Il faut reconnaître qu’à l’époque, l’opposition sociétale n’était pas le seul frein à l’exploitation des gaz de schiste en Europe. L’effondrement des cours des hydrocarbures en 2015 rendait leur exploitation non économique. Convaincus de cette non-économicité et ne souhaitant pas dégrader leur image, la plupart des acteurs privés et publics s’étaient alors retirés. Les contextes sociétal (impasse avérée du 100 % renouvelable, croissance de la demande gazière) et économique (prix stratosphériques du gaz) ont évidemment complètement modifié la donne.

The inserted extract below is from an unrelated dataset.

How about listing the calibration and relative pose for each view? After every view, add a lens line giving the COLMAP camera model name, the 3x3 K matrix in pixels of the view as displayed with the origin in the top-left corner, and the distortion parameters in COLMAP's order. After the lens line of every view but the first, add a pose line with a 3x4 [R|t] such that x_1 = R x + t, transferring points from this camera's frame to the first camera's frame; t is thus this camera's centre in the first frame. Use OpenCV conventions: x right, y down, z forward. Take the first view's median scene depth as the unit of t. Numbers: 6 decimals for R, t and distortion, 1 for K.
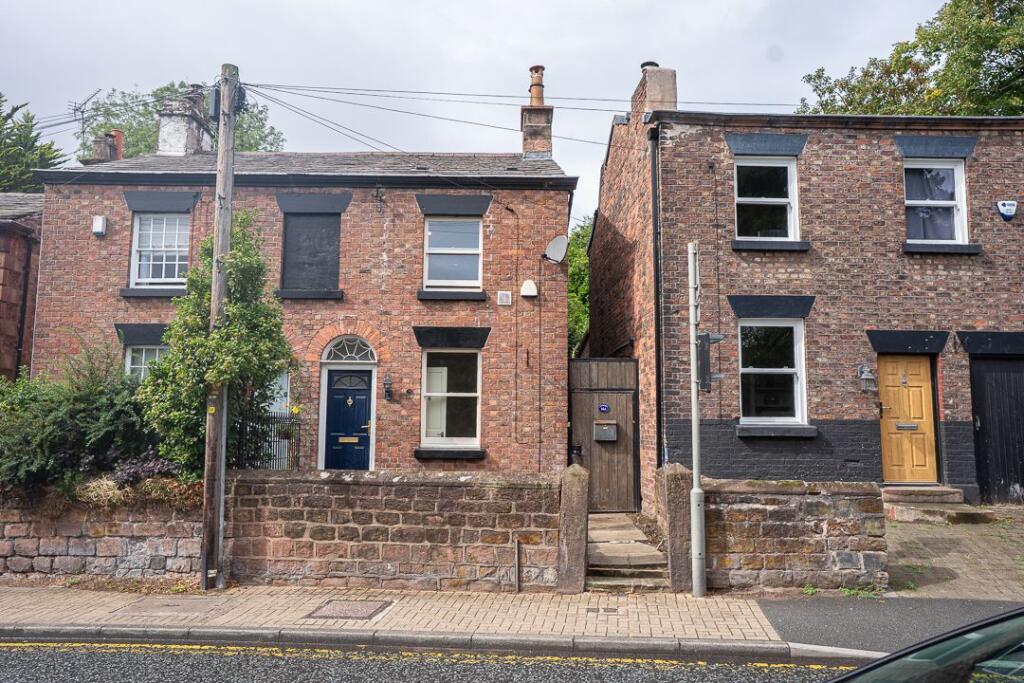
lens RADIAL K [[746.6, 0, 512.0], [0, 746.6, 341.5], [0, 0, 1]] dist [-0.036182, 0.069059]
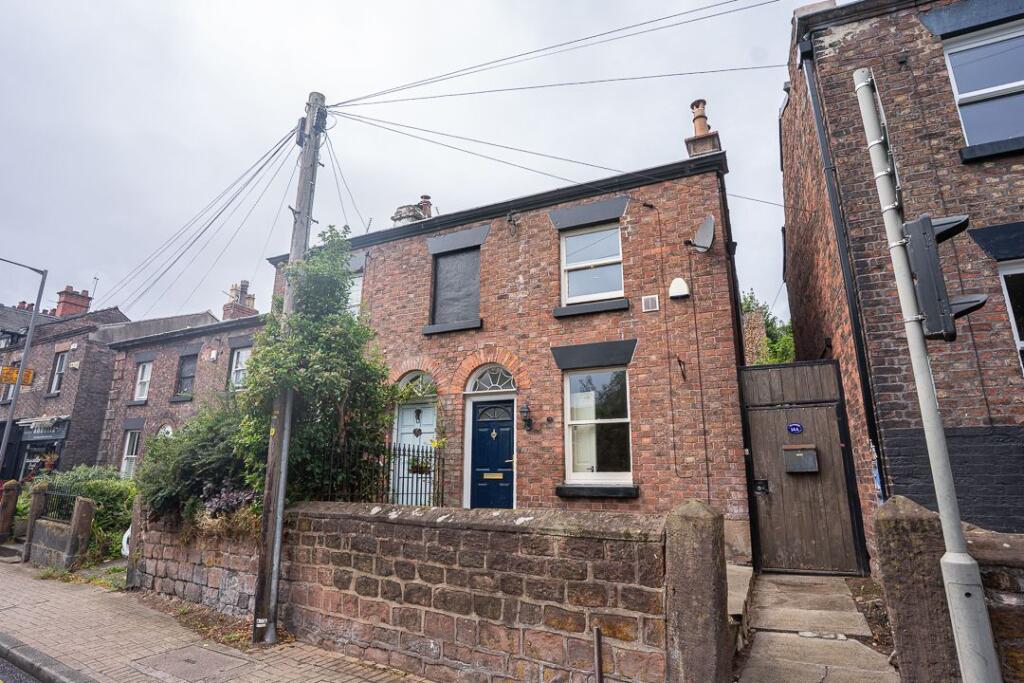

Faut-il pour autant rouvrir le dossier gaz de schiste ?
En 2013, l’Agence américaine de l’Énergie avait établi en première approximation que l’Europe recelait dans son sous-sol 15 trillions de mètres cubes de gaz de schiste, dont 20 % (soit 2.500 milliards de mètres cubes) seraient exploitables. Le scénario de développement conduisait, après une dizaine d’années, à une production annuelle de l’ordre de 160 milliards de mètres cubes, soit exactement… les importations russes 2021. En d’autres termes, le développement des gaz de schiste en Europe aurait pu nous libérer totalement du carcan russe. Pour satisfaire cet objectif, il aurait fallu forer 50.000 puits avec une empreinte au sol de l’ordre de 500 km2 (soit l’équivalent du lac de Genève). Quant à la quantité d’eau nécessaire pour effectuer la fracturation hydraulique, elle était comprise entre 500 millions et 1 milliard de mètres cubes, une « goutte d’eau » à l’échelle européenne quand on compare aux 30 milliards de m3 consommés en France chaque année et dont 20 % (soit 6 milliards de mètres cubes)… fuient dans la nature.
Pour une Europe aujourd’hui figée dans sa bien-pensance climato-gauchiste, relancer les gaz de schiste correspondrait évidemment à un total changement de paradigme.
D’interdiction en moratoire et d’hésitations en contradictions, l’Europe est en train de passer à côté de sa révolution énergétique, aussi bien sur le gaz que sur le nucléaire. Déjà fortement affectée par la crise du Covid-19, l’économie européenne pourrait s’effondrer dans les prochaines années face à des concurrents américains bénéficiant d’une énergie 15 fois moins chère. L’indépendance énergétique américaine retrouvée montre qu’il n’y a pas de fatalité au déclin.